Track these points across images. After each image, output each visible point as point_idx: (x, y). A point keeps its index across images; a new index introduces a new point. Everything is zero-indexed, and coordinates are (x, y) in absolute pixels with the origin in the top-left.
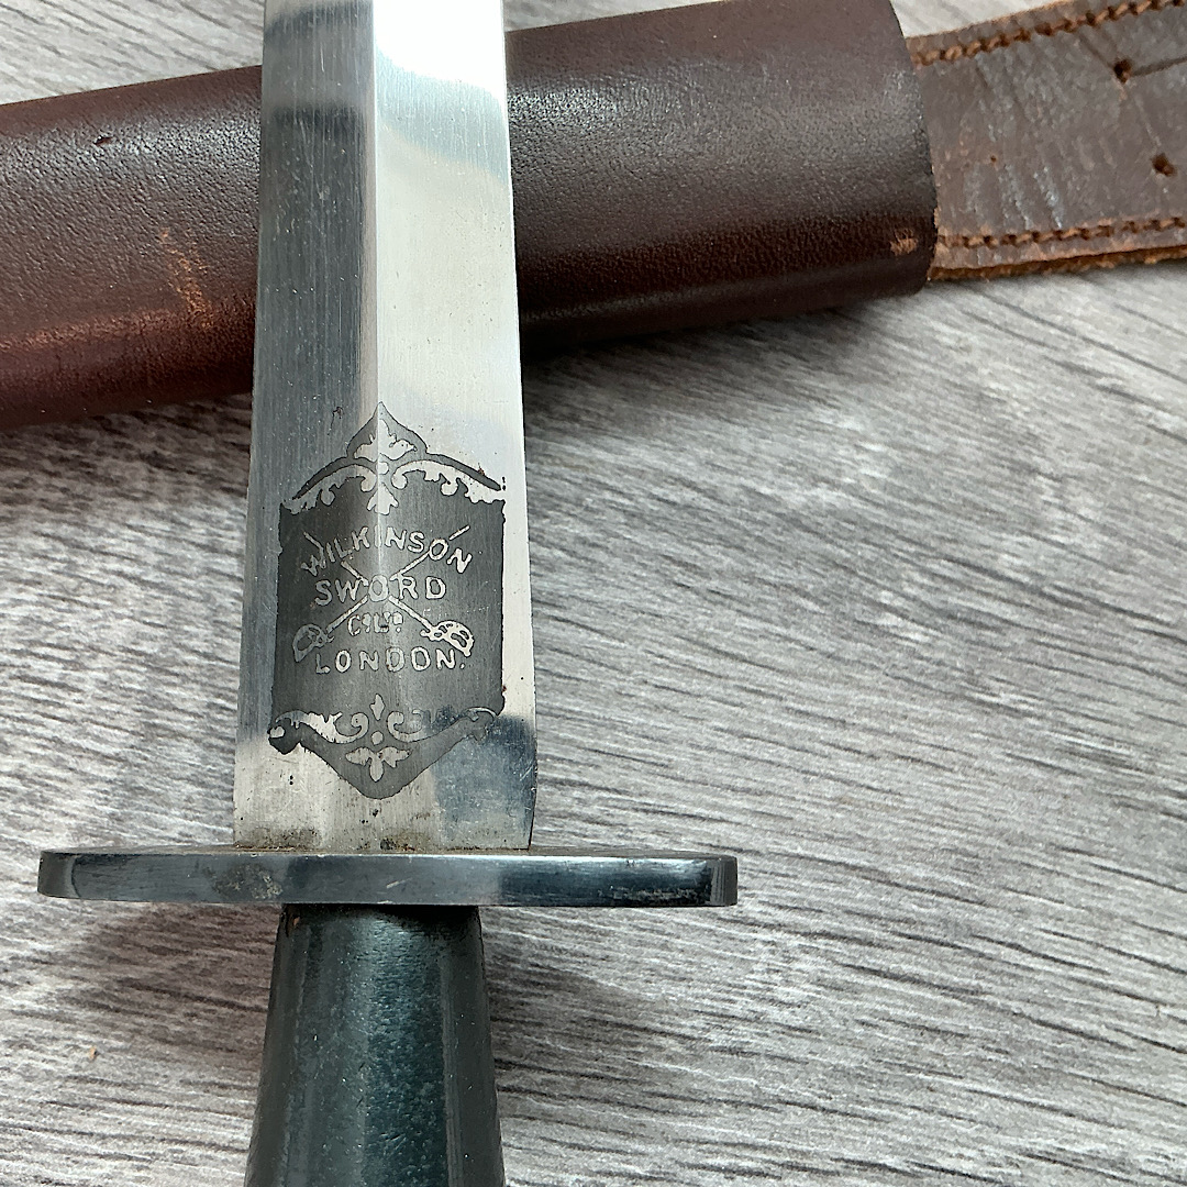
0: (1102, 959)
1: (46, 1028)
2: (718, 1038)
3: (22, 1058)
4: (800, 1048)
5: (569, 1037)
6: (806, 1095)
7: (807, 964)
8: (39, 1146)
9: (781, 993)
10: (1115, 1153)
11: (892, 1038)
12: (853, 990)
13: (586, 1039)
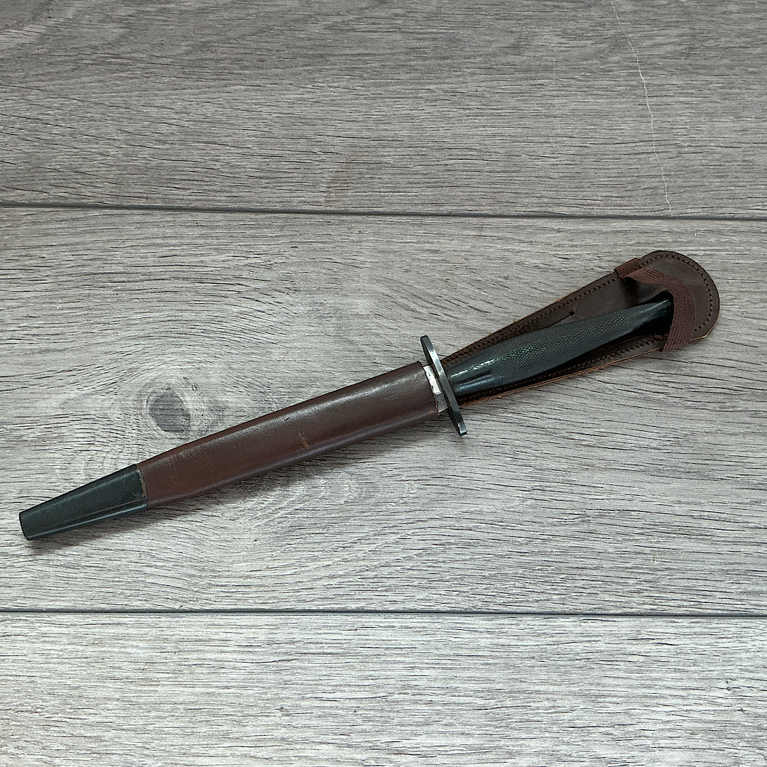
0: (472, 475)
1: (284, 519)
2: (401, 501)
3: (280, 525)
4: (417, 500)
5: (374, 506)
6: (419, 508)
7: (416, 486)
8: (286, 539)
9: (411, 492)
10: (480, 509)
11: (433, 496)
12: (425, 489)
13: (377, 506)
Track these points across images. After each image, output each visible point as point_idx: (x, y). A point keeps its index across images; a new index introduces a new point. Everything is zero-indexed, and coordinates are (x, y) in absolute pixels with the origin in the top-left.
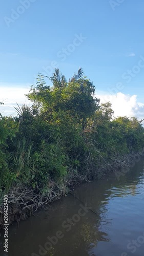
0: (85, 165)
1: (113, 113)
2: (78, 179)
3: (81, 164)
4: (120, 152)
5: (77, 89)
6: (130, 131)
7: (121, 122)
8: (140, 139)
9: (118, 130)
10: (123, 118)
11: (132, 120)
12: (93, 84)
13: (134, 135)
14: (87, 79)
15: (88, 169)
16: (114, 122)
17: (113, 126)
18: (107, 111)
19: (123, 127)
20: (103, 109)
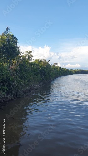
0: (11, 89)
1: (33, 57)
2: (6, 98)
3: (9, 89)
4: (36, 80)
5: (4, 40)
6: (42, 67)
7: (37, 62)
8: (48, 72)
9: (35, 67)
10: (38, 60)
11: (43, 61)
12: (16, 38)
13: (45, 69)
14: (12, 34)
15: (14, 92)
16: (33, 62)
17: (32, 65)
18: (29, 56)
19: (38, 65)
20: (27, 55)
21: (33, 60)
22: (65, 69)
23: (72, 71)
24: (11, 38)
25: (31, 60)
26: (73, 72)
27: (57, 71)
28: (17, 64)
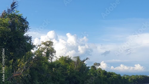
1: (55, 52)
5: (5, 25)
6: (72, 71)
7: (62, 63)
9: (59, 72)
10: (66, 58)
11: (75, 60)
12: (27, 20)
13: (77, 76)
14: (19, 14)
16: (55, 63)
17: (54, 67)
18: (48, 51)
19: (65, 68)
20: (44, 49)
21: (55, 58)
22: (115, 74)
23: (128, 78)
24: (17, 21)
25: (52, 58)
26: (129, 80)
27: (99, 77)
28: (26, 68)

:: EXERCISE AIM ::
Pictures are to be left out; the records above must be repeated word for word.

:: OUTPUT OF THE TASK ::
Track these points across images. After each image, output each visible point as point_idx: (x, y). A point keeps its index across images; a new index introduces a new point. Everything is zero-indexed, and coordinates are (x, y) in absolute pixels with the origin in the top-left.
0: (1102, 959)
1: (46, 1028)
2: (718, 1038)
3: (22, 1058)
4: (800, 1048)
5: (569, 1037)
6: (806, 1095)
7: (807, 964)
8: (39, 1146)
9: (781, 993)
10: (1115, 1153)
11: (892, 1038)
12: (853, 990)
13: (586, 1039)
0: (472, 475)
1: (284, 519)
2: (401, 501)
3: (280, 525)
4: (417, 500)
5: (374, 506)
6: (419, 508)
7: (416, 486)
8: (286, 539)
9: (411, 492)
10: (480, 509)
11: (433, 496)
12: (425, 489)
13: (377, 506)
Track these points across images. After each image, output each visible point as point_idx: (x, y). A point keeps its index across images; a new index introduces a new point. Everything is zero-indexed, and coordinates are (x, y) in absolute pixels with the origin in the top-left.
0: (85, 165)
1: (113, 113)
2: (78, 179)
3: (81, 164)
4: (120, 152)
5: (77, 89)
6: (130, 131)
7: (121, 122)
8: (140, 139)
9: (118, 130)
10: (123, 118)
11: (132, 120)
12: (93, 84)
13: (134, 135)
14: (87, 79)
15: (88, 169)
16: (114, 122)
17: (113, 126)
18: (107, 111)
19: (123, 127)
20: (103, 109)
0: (11, 89)
1: (33, 57)
2: (6, 98)
3: (9, 89)
4: (36, 80)
5: (4, 40)
6: (42, 67)
7: (37, 62)
8: (48, 72)
9: (35, 67)
10: (38, 60)
11: (43, 61)
12: (16, 38)
13: (45, 69)
14: (12, 34)
15: (14, 92)
16: (33, 62)
17: (32, 65)
18: (29, 56)
19: (38, 65)
20: (27, 55)
21: (33, 60)
22: (65, 69)
23: (72, 71)
24: (11, 38)
25: (31, 60)
26: (73, 72)
27: (57, 71)
28: (17, 64)
1: (55, 52)
5: (5, 25)
6: (72, 71)
7: (62, 63)
9: (59, 72)
10: (66, 58)
11: (75, 60)
12: (27, 20)
13: (77, 76)
14: (19, 14)
16: (55, 63)
17: (54, 67)
18: (48, 51)
19: (65, 68)
20: (44, 49)
21: (55, 58)
22: (115, 74)
23: (128, 78)
24: (17, 21)
25: (52, 58)
26: (129, 80)
27: (99, 77)
28: (26, 68)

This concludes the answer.